At the time of the purchase, a Colbert-headed affiliate obtained a $6.1 million loan to finance the acquisition.

Eventually, the property’s mortgage became delinquent and the building was auctioned off through a foreclosure proceeding.

In June 2021, a group headed by Los Gatos-based Sridhar Capital paid $2.9 million to buy the office building during the auction.

In December 2021, the affiliate headed up by Kenneth Ryan Koch paid $10.75 million for the property. The Koch-led group also obtained the $6.45 million loan to finance the office building’s purchase.

Now, the current lender on the site is pushing forward with plans to auction the property before the end of this year.

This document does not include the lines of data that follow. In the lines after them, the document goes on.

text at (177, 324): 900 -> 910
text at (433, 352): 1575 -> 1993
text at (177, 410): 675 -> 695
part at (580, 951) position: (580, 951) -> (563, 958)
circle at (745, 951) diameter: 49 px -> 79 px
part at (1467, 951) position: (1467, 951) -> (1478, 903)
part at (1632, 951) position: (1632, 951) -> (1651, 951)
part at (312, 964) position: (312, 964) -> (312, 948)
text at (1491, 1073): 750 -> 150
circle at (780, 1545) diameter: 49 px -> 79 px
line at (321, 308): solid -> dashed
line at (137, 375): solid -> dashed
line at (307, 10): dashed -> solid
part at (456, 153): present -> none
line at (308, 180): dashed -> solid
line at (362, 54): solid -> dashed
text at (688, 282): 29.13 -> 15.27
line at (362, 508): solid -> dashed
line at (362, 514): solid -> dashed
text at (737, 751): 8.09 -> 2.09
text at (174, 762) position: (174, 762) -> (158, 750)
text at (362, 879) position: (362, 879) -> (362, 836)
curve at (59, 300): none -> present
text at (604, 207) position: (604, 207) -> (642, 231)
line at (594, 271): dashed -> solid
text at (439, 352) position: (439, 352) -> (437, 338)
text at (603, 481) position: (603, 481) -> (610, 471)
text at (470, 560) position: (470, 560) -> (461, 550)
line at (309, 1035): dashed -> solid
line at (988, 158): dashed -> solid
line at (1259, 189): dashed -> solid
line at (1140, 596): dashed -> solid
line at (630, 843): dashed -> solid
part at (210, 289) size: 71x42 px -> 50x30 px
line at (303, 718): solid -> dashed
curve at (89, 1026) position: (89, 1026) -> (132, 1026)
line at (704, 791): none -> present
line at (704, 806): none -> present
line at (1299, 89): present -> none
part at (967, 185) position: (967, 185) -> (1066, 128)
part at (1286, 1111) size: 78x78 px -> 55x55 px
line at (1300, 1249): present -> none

Two of the recent owners of the property envisioned the 0.6-acre as a site where housing development could occur.

In 2021, Kenneth Coleman’s group proposed a mixed-use project with ground-floor retail or restaurant uses. Residences would sprout on the floors above, a summary of the planning documents shows.

In May 2022, Kenneth Ryan Koch’s group proposed a five-story mixed-use development that would have included housing. Koch couldn’t be reached for comment.

The two mixed-use projects were never built. The city planning records indicate that neither proposal received municipal approval.

The office center, known as Winchester Professional Building, stands empty and is bordered by a chain link fence. Graffiti mars multiple walls of the structure.